Igor Strawinsky, Le Sacre du Printemps, Vierhändiger Klavierauszug, Leipzig: Édition Russe de Musique, 1913
© Archiv der Avantgarden – Egidio Marzona, Staatliche Kunstsammlungen Dresden

Kader Attia: Le Sacre du Printemps – Am Vorabend des Krieges

Die Ausstellung „Le Sacre du Printemps – Am Vorabend des Krieges“ ist in Zusammenarbeit mit dem algerisch-französischen Künstler Kader Attia (*1970) entstanden. Ausgehend von Igor Strawinskys berühmtem Ballett „Le Sacre du Printemps“, das 1913 in Paris uraufgeführt wurde, wirft die Präsentation einen kritischen Blick auf die Verbindungen zwischen den historischen Avantgarden, wie Kubismus, Futurismus und Expressionismus, und die Wirkungsgeschichte des Ersten Weltkriegs.

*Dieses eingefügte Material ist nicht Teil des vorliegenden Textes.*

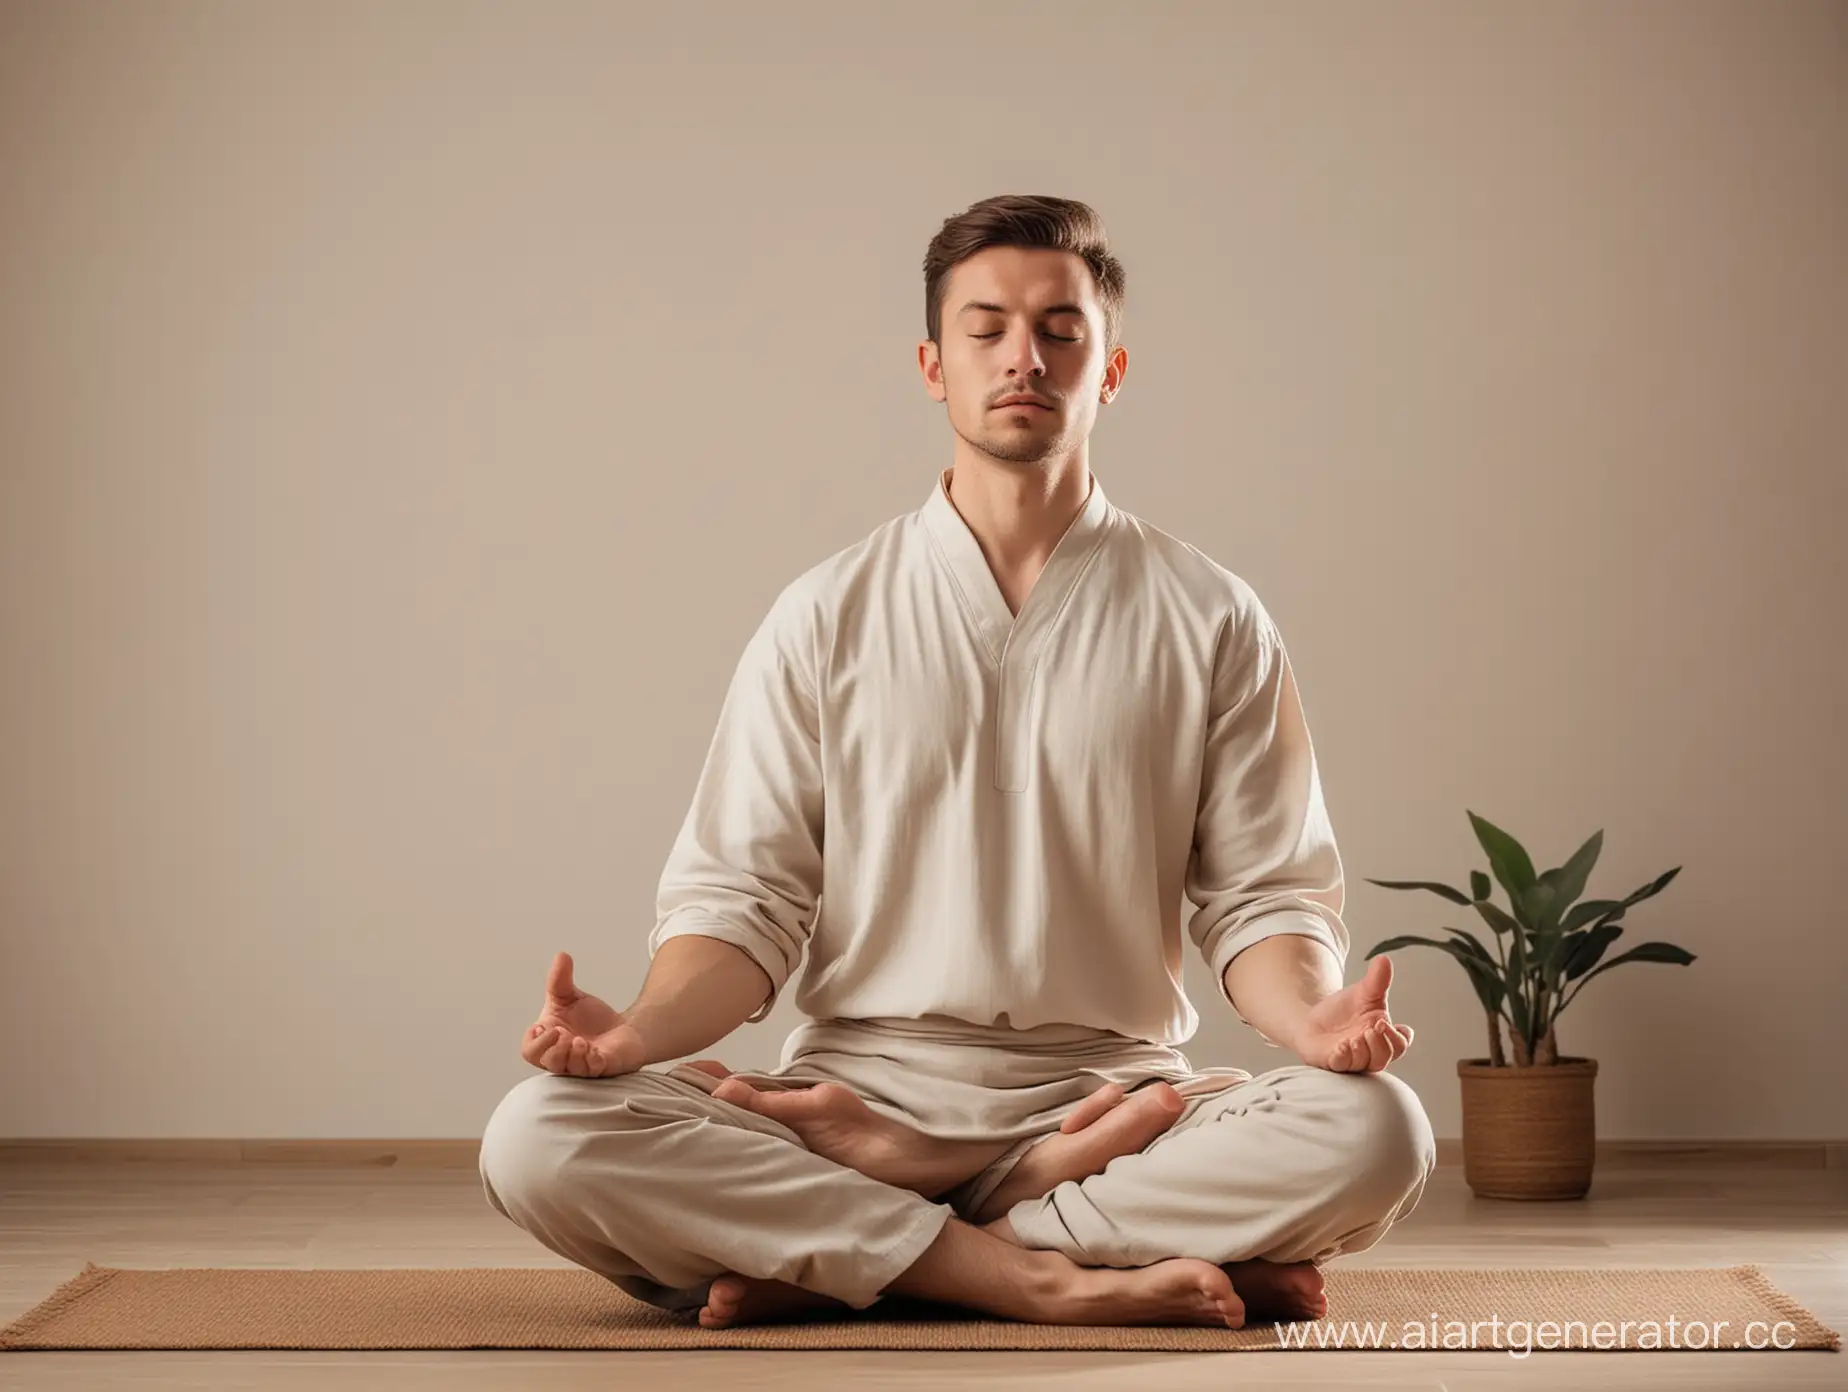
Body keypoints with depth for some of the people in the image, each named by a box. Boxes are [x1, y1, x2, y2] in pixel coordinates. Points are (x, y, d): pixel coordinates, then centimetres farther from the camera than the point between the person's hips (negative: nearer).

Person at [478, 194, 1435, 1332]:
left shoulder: (1211, 621, 9)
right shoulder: (826, 619, 9)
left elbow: (1264, 899, 6)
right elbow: (741, 900, 5)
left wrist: (1313, 1016, -18)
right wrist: (643, 1028, -17)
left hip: (1111, 1096, 1)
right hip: (861, 1081, 0)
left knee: (1373, 1132, -31)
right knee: (541, 1140, -26)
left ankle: (825, 1255, -22)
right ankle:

  • Laufzeit 05.11.2026—21.03.2027
  • Öffnungszeiten Mittwoch bis Freitag 15—19 Uhr Samstag bis Sonntag 11—18 Uhr
  • Eintrittspreise regulär 5 €, ermäßigt 4 €, Schülerinnen und Schüler (unter 20 Jahre) 2 €, Kinder bis Schuleintritt frei

Strawinskys Werk

Strawinskys Werk handelt von einem fiktiven slawischen Ritual, bei dem ein Mädchen geopfert wird, um die Lebenskraft des Frühlings zu erwecken. In dem vielbeachteten Buch „Tanz über Gräben: Die Geburt der Moderne und der Erste Weltkrieg des kanadischen Historikers Modris Eksteins wird das Opfer in Strawinskys Ballett zur Metapher für die Gewalt der „Urkatastrophe des 20. Jahrhunderts“. Eksteins‘ These ist Ausgangspunkt der Ausstellung, die zeigt, wie das heidnische Ritual und der ekstatische Tanz gleichermaßen für Tod und Zerstörung im Ersten Weltkrieg wie für die Hoffnung auf Erneuerung und Wiedergeburt stehen. Die Verknüpfung zwischen dem Tod des Mädchens und den jungen Soldaten, die massenhaft an den Fronten ihr Leben ließen, wird in der Ausstellung auf die künstlerischen Avantgarden erweitert. 

Die Präsentation im Blockhaus – in dem 1851 bis 1918 das Königlich-Sächsische Kriegsministerium untergebracht war – zeigt etwa 150 Bücher, Druckgrafiken, Fotografien und Zeitschriften aus den eigenen Beständen, u. a. von Hans Arp, Umberto Boccioni und Wassily Kandinsky. Sie treten in Dialog mit zeitgenössischen Collagen und Skulpturen von Kader Attia, dessen Werke sowohl die Auswirkungen des Krieges untersuchen als auch die Frage, was Gesellschaften unternehmen, um die hinterlassenen Wunden zu heilen.